In [4]:
from sentence_transformers import SentenceTransformer
import faiss

from openai import OpenAI

from langchain_huggingface import HuggingFaceEmbeddings, HuggingFacePipeline
from langchain.vectorstores import FAISS
from langchain.text_splitter import RecursiveCharacterTextSplitter
from langchain_huggingface import HuggingFacePipeline
from langchain_openai import ChatOpenAI
from langchain.chains import RetrievalQA
from langchain.chains import create_retrieval_chain
from langchain.chains.combine_documents import create_stuff_documents_chain
from langchain_core.prompts import ChatPromptTemplate

from transformers import pipeline

import os
os.environ["OPENAI_API_BASE"] = "https://openrouter.ai/api/v1"

import json
with open("keys.json", "r") as fi:
    api_key = json.load(fi)['api_key']

## Part 1: Manual RAG System

First, we'll put together the components of our RAG system individually.

We'll start with our data source. We'll use FAISS for our vector database.

For this exercise, we'll be working with a recent research article, [SC-LoRA: Balancing Efficient Fine-tuning and Knowledge Preservation via Subspace-Constrained LoRA](https://arxiv.org/abs/2505.23724). The text of this article is contained in the txts directory.

Our goal is to store passages from this text in our database. We'll use the RecursiveCharacterTextSplitter, which will divide the text into chunks of length <= 550, where chunks overlap by 50.

In [6]:
with open("data/2505.23724v1.txt", "r", encoding="utf-8") as f:
    text = f.read()

text_splitter = RecursiveCharacterTextSplitter(chunk_size=500, chunk_overlap=50)
chunks = text_splitter.split_text(text)

Now, we need to create an embedding of these chunks. We can use the all-MiniLM-L6-v2 embedder for this. 

**Task 2:** Use a sentence transformer to encode all of the chunks. Then save the results in a faiss IndexFlatIP index.

------------------------------------

What you are asked to do
In the RAG notebook text, which embedder does it suggest for embedding the text chunks?

------------------------------------

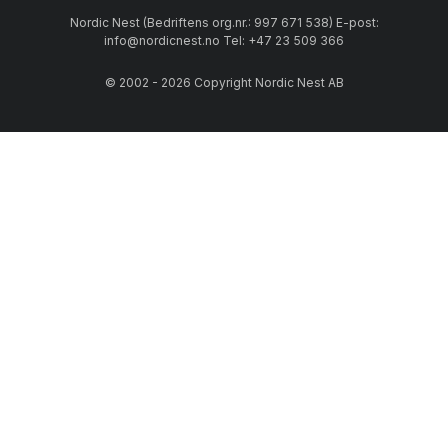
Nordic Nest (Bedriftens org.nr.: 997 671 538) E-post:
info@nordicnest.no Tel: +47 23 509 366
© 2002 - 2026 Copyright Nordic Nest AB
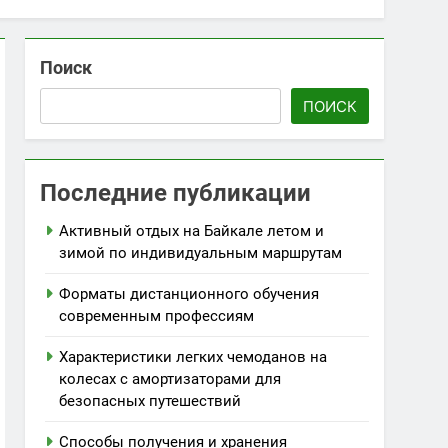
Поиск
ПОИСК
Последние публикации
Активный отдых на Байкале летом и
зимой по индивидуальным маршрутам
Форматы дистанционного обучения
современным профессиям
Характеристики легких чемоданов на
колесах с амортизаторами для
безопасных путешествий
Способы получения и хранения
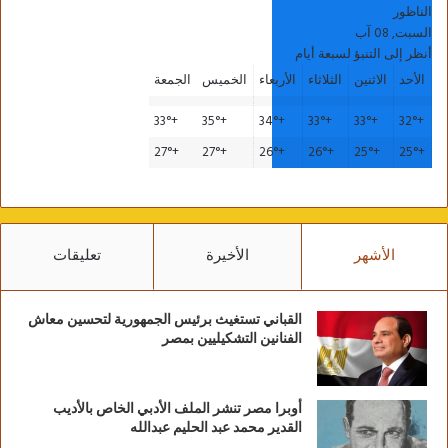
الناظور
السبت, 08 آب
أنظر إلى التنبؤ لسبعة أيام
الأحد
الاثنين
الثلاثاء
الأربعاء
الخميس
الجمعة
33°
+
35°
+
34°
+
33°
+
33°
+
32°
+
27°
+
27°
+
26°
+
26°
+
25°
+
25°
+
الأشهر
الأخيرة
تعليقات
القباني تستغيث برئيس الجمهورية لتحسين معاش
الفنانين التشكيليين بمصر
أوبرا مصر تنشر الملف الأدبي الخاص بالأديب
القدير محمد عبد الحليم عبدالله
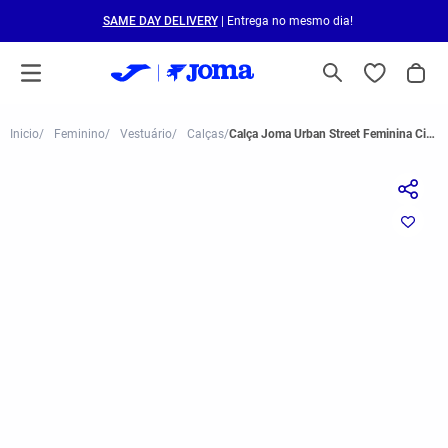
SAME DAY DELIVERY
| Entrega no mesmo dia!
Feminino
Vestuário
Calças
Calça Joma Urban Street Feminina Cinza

------------------------------------

Completed task
all-MiniLM-L6-v2